The Government said the new institute would have a strong, business-focused culture and a nationwide remit.
It would be located close to the country's high-tech businesses, with facilities in Auckland and Christchurch.
The new institute would also retain IRL's existing Gracefield facility in Lower Hutt.
"Establishing the advanced technology institute doesn't add to any of the funding tracks in the Pre-Election Update," said Key. "We won't have to take on extra debt to fund this, and our surplus and deficit forecasts remain the same."
The government said estimates indicated that the establishment of the institute would cost $120 to $150 million over five years, in addition to IRL's current funding.
"This is an average of $24 to $30 million a year of additional funding, which the Government will pay for out of the new operating allowance in next year's Budget," said Key. "We will earmark up to $80 million from the Future Investment Fund [to be made up of the proceeds of planned state-owned asset sell downs] for capital spending in areas like new buildings and equipment."
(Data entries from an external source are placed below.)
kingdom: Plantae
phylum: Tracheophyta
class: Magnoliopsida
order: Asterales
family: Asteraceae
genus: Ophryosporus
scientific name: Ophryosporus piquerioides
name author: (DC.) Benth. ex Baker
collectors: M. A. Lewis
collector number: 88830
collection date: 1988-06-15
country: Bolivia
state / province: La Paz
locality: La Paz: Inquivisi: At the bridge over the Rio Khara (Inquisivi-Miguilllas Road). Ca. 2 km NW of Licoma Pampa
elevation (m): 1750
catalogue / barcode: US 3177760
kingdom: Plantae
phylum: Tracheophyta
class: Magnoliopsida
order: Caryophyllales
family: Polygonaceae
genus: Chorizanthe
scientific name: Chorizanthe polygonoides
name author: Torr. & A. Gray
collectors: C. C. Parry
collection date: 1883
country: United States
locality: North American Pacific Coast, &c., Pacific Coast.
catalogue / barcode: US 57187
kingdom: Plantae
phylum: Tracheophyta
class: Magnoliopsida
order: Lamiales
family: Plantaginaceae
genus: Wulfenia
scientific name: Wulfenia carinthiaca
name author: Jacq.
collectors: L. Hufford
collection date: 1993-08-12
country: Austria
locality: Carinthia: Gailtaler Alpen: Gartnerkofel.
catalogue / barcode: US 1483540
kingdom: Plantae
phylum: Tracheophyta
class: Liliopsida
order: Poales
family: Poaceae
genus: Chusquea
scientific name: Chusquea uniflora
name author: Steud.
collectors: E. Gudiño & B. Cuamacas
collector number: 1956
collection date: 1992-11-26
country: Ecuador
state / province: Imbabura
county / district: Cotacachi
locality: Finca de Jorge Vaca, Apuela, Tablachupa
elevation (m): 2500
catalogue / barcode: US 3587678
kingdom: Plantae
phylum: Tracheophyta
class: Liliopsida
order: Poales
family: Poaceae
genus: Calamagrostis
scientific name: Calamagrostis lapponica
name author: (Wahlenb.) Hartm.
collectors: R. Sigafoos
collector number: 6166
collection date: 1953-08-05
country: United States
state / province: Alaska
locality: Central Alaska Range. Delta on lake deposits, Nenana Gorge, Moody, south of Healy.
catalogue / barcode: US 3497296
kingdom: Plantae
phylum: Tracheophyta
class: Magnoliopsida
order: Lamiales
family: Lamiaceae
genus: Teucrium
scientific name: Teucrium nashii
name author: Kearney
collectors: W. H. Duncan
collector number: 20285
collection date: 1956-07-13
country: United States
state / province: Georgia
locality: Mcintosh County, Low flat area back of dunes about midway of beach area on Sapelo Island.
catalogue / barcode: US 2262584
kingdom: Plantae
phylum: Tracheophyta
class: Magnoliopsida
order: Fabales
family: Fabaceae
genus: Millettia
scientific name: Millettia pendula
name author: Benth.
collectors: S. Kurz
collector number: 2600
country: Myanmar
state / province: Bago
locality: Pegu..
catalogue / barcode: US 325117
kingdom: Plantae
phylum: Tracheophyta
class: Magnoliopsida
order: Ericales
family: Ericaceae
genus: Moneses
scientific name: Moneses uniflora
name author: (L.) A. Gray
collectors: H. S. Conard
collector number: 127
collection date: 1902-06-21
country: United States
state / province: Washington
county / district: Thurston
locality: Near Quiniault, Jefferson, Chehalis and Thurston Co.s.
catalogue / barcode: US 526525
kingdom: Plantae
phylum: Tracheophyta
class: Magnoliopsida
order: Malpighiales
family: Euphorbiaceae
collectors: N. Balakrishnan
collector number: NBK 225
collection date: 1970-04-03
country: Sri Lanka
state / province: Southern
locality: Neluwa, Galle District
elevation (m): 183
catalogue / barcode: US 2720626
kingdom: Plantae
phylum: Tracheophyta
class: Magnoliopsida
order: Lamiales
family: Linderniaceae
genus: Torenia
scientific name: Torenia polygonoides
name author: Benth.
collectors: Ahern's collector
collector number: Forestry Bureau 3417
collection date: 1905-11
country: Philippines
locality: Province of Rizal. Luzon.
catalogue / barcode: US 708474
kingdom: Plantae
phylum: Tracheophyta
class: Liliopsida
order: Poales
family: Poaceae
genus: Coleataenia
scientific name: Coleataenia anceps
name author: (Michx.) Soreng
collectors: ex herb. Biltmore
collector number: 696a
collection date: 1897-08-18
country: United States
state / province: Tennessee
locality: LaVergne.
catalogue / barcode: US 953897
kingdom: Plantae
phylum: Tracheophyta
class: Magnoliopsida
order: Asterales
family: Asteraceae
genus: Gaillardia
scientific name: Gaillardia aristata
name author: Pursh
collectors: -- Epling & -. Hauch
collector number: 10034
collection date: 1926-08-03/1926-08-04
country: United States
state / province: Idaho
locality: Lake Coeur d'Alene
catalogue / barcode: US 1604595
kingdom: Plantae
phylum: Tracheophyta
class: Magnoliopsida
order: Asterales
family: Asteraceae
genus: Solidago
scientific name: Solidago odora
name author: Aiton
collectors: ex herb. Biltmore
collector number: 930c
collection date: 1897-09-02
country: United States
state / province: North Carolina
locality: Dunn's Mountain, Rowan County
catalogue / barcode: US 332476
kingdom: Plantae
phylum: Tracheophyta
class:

BusinessNZ chief executive Phil O'Reilly said the policy was the best single action that could be taken to grow the high tech manufacturing and services sectors.
"The planned advanced technology institute will operate in the border between business and science, providing a welcome focus on the development side of research and development," he said. "Exploiting untapped opportunities in the high tech manufacturing and services areas including ICT will be a major step forward for New Zealand's economy."
The Powering Innovation report is based on the findings of an independent panel - comprised of Phil O'Reilly, AUT University's Professor John Raine and Professor Mina Teicher, an Israeli academic - who looked at the high value manufacturing and services sector earlier this year in order to find ways research organisations could better support firms.